**Goal of the exercise:** Look through the entries below, please, and copy every line with the word "assign".

**Exercise data:**
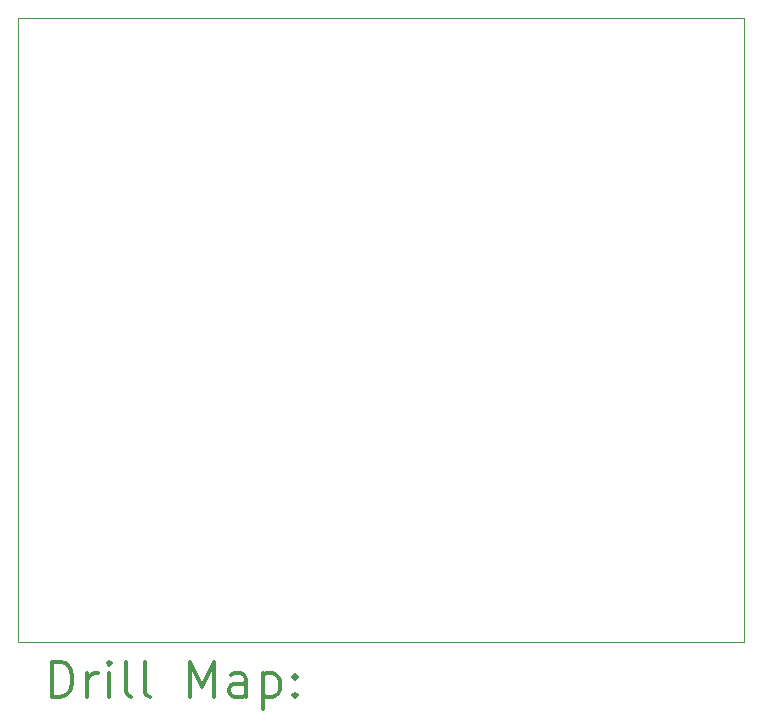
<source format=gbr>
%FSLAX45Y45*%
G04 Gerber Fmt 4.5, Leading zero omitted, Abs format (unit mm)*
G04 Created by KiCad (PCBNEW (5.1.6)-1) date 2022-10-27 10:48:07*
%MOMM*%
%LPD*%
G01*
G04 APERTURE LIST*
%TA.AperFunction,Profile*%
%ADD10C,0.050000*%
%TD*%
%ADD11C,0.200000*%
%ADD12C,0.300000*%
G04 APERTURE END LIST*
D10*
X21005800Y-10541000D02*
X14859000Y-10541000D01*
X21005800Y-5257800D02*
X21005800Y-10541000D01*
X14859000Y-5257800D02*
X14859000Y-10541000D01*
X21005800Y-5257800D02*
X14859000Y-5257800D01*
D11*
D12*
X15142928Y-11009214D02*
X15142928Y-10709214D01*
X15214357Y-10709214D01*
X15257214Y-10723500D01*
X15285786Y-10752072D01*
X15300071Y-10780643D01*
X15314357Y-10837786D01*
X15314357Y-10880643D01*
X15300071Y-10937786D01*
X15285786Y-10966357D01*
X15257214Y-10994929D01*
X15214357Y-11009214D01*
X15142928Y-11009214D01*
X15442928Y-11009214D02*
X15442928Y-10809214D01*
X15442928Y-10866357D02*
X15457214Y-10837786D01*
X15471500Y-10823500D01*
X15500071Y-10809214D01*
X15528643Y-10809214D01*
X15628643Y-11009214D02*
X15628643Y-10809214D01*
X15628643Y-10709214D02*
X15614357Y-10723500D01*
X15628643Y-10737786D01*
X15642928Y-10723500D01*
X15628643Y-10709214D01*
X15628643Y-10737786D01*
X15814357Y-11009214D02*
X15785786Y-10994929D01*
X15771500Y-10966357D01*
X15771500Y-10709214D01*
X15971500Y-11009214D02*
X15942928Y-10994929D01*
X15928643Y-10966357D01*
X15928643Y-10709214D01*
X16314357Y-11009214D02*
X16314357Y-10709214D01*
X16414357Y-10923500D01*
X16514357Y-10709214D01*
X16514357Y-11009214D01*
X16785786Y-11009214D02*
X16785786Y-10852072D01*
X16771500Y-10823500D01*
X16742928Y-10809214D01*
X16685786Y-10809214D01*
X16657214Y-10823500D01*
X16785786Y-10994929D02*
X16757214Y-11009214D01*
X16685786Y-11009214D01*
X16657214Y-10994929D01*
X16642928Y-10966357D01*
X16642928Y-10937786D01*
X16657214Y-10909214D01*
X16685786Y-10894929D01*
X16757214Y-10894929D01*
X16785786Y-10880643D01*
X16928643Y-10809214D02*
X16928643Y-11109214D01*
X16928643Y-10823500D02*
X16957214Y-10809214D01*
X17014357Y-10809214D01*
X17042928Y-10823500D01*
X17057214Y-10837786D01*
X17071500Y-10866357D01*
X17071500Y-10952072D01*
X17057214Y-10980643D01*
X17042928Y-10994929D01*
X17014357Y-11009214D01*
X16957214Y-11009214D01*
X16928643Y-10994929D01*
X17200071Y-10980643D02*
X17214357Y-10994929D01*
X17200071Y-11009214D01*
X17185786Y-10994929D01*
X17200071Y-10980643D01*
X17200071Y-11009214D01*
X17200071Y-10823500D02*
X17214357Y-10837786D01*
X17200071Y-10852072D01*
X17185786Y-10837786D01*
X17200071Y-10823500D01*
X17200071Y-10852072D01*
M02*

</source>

--

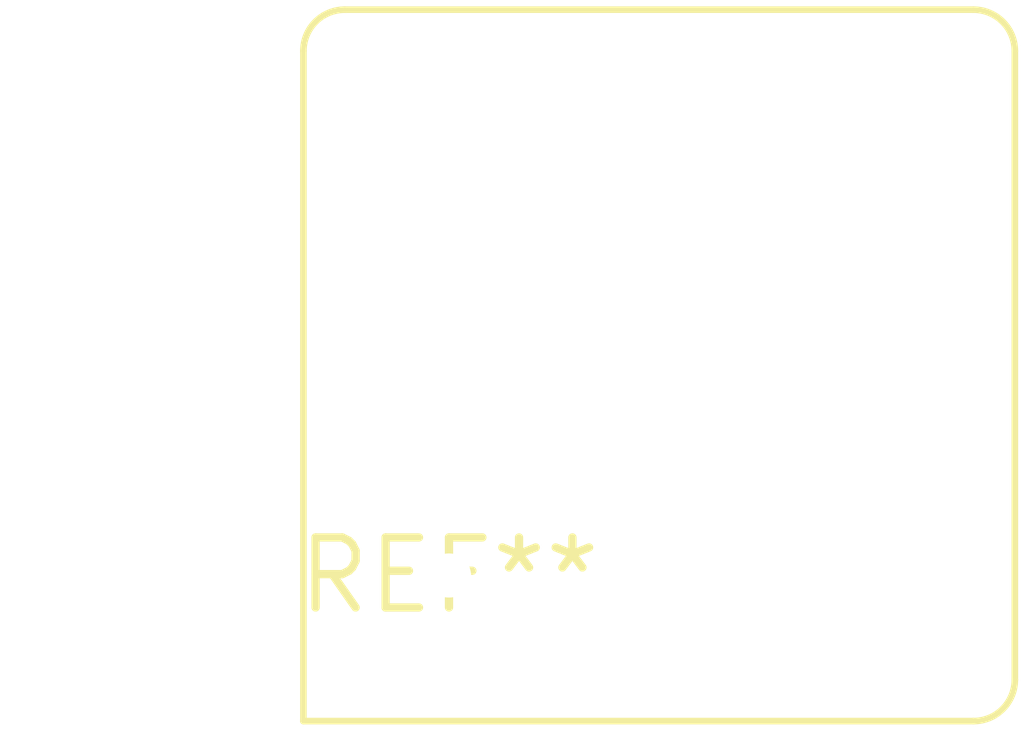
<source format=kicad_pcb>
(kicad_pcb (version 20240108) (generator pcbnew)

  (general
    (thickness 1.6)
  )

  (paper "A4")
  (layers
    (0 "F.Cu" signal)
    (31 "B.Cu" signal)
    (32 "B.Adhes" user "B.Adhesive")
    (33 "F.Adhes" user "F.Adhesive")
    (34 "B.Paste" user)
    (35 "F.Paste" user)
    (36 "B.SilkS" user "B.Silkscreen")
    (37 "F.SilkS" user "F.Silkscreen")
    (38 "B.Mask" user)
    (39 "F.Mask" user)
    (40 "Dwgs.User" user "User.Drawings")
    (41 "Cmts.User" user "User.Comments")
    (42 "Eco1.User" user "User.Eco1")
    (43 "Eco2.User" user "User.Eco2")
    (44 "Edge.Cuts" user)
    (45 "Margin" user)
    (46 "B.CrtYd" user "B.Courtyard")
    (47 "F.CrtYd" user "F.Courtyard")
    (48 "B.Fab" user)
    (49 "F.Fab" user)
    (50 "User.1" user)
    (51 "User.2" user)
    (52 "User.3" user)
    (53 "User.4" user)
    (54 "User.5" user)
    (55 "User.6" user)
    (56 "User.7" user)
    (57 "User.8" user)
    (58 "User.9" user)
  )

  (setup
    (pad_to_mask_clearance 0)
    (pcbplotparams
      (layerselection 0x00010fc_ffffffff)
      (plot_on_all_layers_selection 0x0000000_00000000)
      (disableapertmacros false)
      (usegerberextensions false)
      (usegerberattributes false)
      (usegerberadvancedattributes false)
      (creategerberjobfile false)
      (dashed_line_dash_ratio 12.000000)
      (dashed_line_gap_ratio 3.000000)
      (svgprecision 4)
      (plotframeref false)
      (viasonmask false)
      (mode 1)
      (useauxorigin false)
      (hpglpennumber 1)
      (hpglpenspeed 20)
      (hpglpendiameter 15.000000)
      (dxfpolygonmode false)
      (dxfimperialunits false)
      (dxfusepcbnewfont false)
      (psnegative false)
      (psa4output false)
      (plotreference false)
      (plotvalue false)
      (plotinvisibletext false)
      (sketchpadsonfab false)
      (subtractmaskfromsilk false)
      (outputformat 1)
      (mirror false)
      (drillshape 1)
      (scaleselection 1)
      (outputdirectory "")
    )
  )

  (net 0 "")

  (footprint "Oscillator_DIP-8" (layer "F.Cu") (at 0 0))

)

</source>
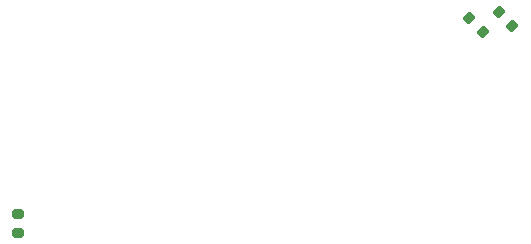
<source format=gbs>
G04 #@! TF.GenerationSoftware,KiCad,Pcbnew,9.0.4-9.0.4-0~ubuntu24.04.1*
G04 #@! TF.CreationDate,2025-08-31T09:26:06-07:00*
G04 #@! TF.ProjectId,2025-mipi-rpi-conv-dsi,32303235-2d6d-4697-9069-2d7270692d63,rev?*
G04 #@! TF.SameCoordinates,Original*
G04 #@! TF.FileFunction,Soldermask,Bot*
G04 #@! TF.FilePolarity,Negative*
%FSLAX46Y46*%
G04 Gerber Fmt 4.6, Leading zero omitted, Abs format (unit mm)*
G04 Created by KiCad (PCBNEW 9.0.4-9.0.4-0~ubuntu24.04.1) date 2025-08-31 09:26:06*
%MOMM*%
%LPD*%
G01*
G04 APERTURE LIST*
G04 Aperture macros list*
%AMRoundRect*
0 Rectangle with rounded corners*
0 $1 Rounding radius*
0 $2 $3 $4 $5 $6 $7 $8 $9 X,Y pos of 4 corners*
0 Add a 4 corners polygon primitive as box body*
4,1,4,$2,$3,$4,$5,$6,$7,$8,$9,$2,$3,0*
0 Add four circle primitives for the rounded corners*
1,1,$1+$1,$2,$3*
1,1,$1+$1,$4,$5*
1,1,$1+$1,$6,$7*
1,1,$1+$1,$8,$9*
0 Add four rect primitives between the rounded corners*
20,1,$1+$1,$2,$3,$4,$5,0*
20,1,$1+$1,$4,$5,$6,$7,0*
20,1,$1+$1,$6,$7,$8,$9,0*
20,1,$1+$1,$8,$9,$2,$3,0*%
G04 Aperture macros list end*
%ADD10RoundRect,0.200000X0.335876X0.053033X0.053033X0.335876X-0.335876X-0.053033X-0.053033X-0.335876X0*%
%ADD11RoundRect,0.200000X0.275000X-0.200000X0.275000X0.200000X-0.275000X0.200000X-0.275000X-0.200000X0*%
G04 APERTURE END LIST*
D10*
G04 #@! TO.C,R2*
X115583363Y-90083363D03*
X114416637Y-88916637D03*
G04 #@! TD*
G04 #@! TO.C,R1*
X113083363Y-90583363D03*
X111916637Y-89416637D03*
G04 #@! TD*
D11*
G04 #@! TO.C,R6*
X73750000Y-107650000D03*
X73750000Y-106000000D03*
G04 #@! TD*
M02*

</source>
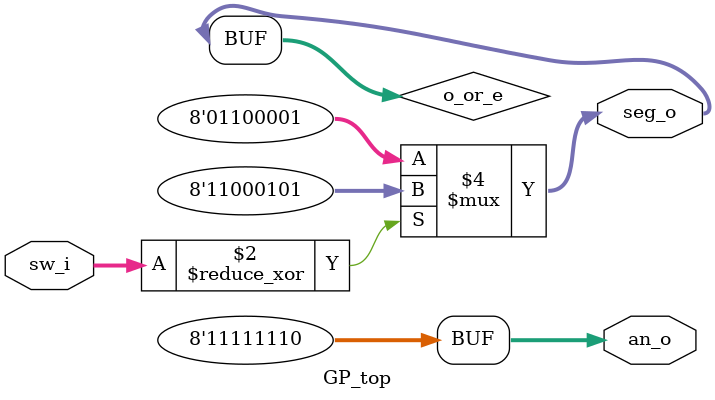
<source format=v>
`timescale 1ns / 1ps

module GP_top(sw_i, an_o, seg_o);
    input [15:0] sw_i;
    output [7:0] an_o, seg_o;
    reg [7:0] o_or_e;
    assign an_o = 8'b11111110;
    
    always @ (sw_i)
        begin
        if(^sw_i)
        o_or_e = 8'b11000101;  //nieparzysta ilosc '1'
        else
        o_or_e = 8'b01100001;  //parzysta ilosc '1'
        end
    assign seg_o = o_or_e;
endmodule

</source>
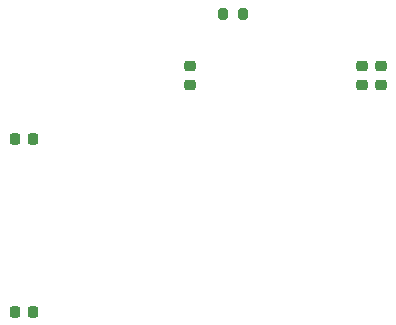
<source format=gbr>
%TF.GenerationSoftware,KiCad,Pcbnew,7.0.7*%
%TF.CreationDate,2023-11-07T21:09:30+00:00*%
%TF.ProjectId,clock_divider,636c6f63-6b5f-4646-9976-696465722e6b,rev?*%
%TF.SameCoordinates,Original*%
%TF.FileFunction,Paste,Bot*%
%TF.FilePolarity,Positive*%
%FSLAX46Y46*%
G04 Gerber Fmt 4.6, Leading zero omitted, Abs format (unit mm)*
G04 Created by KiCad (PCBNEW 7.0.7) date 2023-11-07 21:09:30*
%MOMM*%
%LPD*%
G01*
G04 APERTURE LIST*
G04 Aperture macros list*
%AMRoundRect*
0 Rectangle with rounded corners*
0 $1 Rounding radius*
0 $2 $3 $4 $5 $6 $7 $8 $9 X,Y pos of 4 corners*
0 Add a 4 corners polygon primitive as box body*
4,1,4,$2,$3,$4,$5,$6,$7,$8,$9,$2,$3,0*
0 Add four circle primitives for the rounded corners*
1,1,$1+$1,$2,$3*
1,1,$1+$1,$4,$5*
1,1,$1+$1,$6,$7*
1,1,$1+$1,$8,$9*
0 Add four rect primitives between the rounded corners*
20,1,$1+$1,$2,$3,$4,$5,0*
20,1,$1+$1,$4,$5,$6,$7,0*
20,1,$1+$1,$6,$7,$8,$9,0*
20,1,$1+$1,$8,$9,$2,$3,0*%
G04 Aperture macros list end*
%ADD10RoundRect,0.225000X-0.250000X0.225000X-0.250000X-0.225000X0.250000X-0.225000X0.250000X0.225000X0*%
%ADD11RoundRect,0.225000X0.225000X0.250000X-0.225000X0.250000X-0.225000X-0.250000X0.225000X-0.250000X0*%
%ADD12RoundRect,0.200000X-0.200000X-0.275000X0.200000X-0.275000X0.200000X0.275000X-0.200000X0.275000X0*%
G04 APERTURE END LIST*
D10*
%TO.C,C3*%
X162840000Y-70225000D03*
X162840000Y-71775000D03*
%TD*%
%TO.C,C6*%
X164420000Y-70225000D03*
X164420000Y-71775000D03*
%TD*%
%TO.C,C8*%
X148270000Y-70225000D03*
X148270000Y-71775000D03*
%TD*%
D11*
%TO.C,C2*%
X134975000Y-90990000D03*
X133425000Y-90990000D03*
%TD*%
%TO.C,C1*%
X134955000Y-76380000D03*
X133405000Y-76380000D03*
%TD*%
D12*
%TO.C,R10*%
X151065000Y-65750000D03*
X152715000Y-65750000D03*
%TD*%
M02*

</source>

--

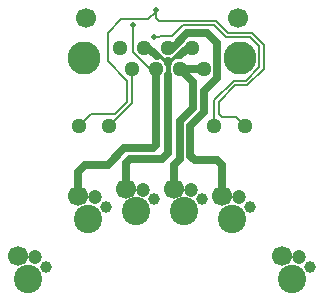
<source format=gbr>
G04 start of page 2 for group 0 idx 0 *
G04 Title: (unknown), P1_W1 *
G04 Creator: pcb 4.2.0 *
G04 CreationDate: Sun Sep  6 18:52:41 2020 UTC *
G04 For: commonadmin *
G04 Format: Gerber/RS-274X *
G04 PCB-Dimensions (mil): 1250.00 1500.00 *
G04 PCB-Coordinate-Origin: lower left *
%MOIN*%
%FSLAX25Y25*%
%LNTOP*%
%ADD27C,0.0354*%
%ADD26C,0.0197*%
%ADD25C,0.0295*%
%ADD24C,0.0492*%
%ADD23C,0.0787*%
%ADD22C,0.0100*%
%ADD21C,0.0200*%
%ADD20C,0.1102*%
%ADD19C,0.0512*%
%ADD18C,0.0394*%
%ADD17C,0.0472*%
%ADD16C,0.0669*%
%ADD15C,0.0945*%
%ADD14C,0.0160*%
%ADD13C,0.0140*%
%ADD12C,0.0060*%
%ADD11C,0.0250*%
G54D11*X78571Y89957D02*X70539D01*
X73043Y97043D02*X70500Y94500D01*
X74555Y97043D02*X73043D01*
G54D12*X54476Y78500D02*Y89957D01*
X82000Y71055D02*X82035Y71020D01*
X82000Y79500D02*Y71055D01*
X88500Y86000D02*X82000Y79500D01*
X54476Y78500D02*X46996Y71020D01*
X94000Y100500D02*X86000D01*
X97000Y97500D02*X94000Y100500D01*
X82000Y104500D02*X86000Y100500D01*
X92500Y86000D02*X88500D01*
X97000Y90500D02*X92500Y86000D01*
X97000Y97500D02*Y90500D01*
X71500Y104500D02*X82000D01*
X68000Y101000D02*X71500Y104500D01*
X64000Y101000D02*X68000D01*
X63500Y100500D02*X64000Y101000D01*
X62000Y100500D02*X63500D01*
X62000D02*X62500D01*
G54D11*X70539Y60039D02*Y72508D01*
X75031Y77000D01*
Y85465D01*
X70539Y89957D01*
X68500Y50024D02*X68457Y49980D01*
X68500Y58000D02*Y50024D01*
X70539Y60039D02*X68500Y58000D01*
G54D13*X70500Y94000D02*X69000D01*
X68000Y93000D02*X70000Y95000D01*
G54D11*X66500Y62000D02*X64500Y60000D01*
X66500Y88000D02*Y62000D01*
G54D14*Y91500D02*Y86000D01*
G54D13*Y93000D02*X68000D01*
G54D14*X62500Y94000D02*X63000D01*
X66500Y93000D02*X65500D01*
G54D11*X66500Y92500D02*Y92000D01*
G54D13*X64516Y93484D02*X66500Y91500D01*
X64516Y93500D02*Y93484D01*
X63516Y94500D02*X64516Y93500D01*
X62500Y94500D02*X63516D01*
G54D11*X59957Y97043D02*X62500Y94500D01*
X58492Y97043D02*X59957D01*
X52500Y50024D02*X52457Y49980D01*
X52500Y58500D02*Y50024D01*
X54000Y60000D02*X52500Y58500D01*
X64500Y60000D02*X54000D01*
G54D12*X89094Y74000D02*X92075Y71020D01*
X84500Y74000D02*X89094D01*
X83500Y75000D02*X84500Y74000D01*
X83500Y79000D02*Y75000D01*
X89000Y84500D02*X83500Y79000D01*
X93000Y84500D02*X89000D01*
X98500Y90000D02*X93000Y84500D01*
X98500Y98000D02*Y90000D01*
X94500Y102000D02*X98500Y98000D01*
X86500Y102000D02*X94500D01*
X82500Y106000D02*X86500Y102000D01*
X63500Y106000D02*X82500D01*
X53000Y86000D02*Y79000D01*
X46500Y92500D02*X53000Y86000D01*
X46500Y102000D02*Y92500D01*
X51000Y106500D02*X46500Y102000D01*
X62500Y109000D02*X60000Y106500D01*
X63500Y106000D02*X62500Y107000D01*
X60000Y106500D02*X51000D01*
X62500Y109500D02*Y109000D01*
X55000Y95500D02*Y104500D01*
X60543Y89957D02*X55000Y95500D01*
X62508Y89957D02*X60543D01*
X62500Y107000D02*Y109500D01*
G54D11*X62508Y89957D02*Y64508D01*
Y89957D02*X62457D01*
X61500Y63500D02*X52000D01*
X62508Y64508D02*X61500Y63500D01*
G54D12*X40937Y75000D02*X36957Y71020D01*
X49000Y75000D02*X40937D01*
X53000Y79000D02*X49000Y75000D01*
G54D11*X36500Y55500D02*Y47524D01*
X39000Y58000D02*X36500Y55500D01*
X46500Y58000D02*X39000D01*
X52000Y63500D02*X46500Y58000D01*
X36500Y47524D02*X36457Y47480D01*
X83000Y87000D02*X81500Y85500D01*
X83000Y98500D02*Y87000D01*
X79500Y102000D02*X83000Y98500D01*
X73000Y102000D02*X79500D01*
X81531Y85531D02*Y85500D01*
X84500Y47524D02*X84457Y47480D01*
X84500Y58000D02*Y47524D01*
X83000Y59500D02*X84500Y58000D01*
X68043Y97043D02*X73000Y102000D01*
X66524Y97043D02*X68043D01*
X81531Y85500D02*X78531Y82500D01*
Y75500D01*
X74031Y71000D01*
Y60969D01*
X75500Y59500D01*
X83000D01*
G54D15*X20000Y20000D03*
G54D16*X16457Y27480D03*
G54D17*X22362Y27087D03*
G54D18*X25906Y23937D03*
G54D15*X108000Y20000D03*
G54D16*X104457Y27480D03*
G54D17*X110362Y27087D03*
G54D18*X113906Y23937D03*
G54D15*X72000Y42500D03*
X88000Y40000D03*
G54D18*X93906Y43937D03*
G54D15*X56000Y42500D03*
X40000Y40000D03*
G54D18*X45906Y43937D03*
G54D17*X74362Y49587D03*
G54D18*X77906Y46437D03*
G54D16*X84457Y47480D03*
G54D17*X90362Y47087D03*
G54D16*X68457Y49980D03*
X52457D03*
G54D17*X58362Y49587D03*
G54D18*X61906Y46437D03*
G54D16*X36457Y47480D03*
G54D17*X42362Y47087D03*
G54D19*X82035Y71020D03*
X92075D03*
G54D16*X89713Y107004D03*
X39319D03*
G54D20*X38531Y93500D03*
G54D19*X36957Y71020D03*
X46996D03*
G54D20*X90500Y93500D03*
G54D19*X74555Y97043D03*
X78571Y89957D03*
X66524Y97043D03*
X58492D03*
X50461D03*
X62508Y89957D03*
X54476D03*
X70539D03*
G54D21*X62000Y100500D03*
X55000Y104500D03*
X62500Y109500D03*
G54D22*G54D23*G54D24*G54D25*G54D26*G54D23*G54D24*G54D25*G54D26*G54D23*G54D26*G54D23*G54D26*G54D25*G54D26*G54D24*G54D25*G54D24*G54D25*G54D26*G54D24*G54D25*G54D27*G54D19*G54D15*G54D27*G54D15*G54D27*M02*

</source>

**Response below:**
    assign an_o = 8'b11111110;
    assign seg_o = o_or_e;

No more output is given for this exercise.